Dans la charmante rue des jardins, à Metz, une galerie d’art contemporain a pris ses quartiers aux abords de la cathédrale. Depuis sa création il y a trois ans, la Galerie PJ multiplie les expositions pointues et singulières, faisant dialoguer des artistes femmes (Marie France Uzac & LeeFu, par exemple) ou donnant place à des plasticiens sud-coréens complètement inconnus en France, comme le photographe Dae soo Kim ou, plus récemment, Junhwan Yeo. La galerie PJ fait partie des galeries retenues pour la prochaine édition de la Luxembourg Art Week. Ses deux fondateurs et complices, Pierre et Ji Sun, dévoilent jusqu’au 25 novembre 2023 l’œuvre rare de Michel Thein à l’occasion d’une exposition intitulée Malupda, comme une invitation à parcourir un territoire inconnu. Né en 1956, Michel Thein réside dans la vallée de la Fensch, à Algrange, ancien fief de la sidérurgie lorraine.
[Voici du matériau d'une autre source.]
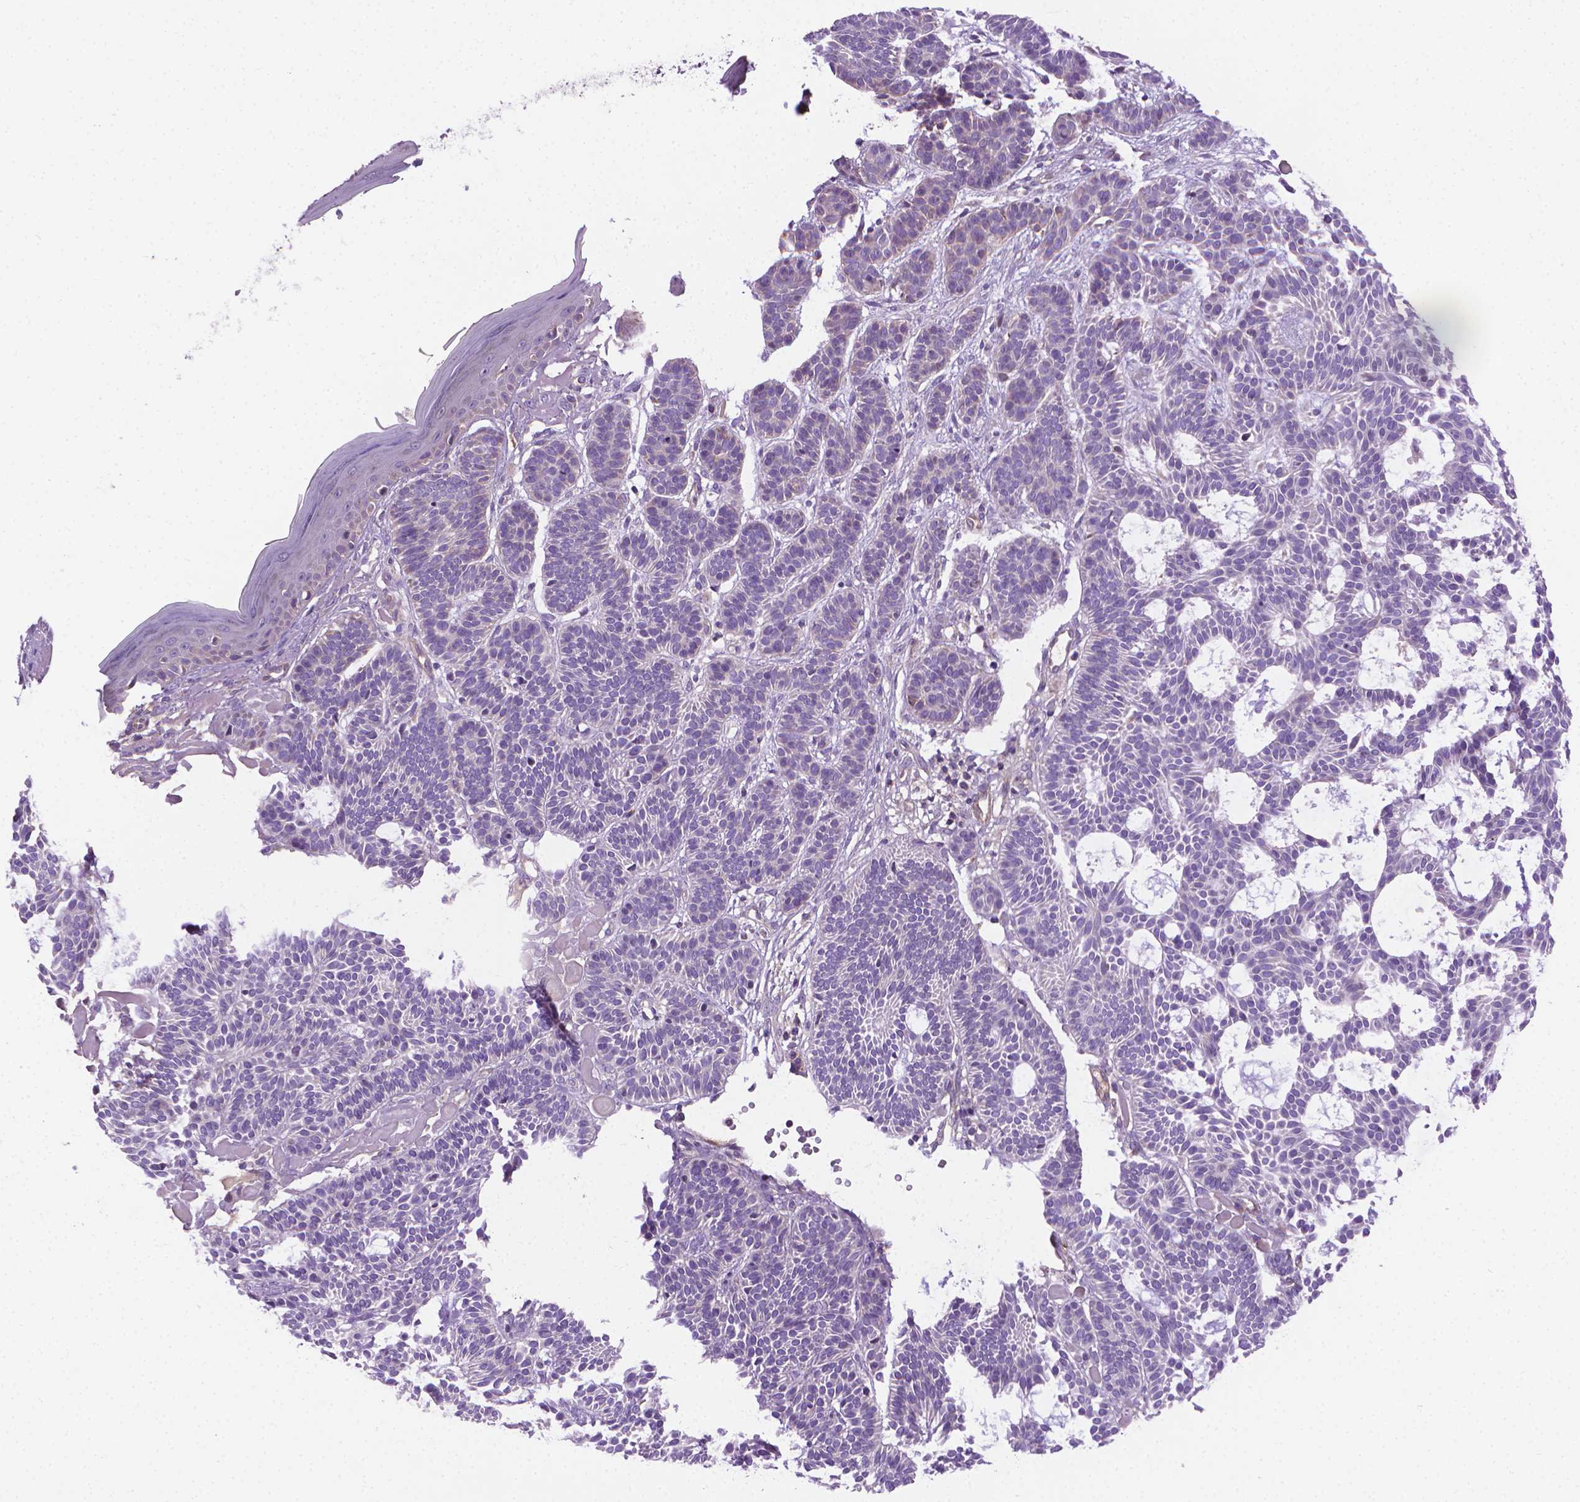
{"staining": {"intensity": "negative", "quantity": "none", "location": "none"}, "tissue": "skin cancer", "cell_type": "Tumor cells", "image_type": "cancer", "snomed": [{"axis": "morphology", "description": "Basal cell carcinoma"}, {"axis": "topography", "description": "Skin"}], "caption": "Basal cell carcinoma (skin) was stained to show a protein in brown. There is no significant expression in tumor cells.", "gene": "SLC51B", "patient": {"sex": "male", "age": 85}}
Graveur et sculpteur avant tout (il débute dans les années 1980 à la pointe sèche et au burin), il explore dans ses derniers travaux les joies de la planéité, des couleurs et de la dissymétrie dans ce qu’il nomme ses « planographies ».
Qu’est-ce qu’une planographie ? se demande-t-on alors. L’artiste, qui en a inventé le mot, le définit comme un « espace aléatoire ouvert afocal ». Soit le contraire de la cartographie en somme, qui est faite pour se repérer, localiser, etc. Or les toiles de grand format qui recouvrent l’espace élégant de la rue des jardins déconcertent. Car elles ne représentent rien de particulier, ni ne véhiculent le moindre récit, rompant ainsi avec la tradition figurative-narrative occidentale. L’effet optique qui résulte pourtant de ces centaines de carrés alignés est assuré, puissant, hypnotique ; on songe à première vue à l’artiste Invader, dont les motifs inspirés de l’esthétique pixellisée des premiers jeux vidéo recouvrent les murs de Paris. Sauf que les canevas de Thein sont peints à la main, minutieusement, et ne renvoient à rien d’autre qu’à eux-mêmes, à leur propre mystère ontologique. Ces particules ne désignent personne, ni même ne représentent quelque chose d’identifiable, contrairement à ce que Invader accomplit dans l’espace public. Aussi, les étranges toiles de Michel Thein ne traduisent aucun regard, aucun point de vue particulier sur le monde. Voilà pourquoi les planographies de Michel Thein sont qualifiées d’« aléatoires, ouvertes et afocales ». Il en précise le propos plus avant : la planographie est « du temps devenu espace » ; celui-ci est aléatoire, parce que « non défini par avance (effet du hasard) » ; il ajoute enfin : « Ouvert : élimination du sujet » et « Afocal : système optique dont les foyers sont rejetés à l’infini. » Si les toiles de Thein semblent jouer le jeu de la symétrie, au point de rappeler parfois ce qui se fait dans le folklore amérindien ou ukrainien par exemple, c’est toujours pour s’en détourner subtilement, en la rompant à travers quelques touches isolées, briseuses de toute systématisation sérielle et chromatique. L’aléa est créateur de lyrisme, de poésie, d’unicité, se distinguant radicalement de tout rapport au monde de la programmation informatique ou à celui des jeux vidéo.
Aussi ses toiles sont-elles peintes sur tissu de lin, ce qui leur donne une matérialité agréable à la main comme à l’œil. Ce n’est pas un hasard si Michel Thein poursuit ce travail jusque dans les arts appliqués, en l’occurrence les vêtements féminins. Ces motifs faussement géométriques ornent l’étoffe des robes, sont mis en mouvement par le corps humain. On en découvre dans la vitrine de la galerie. L’œuvre singulière de Thein, à voir ou à porter, ne cesse pas d’étonner en tout cas. Elle semble nous venir d’un monde singulièrement autre.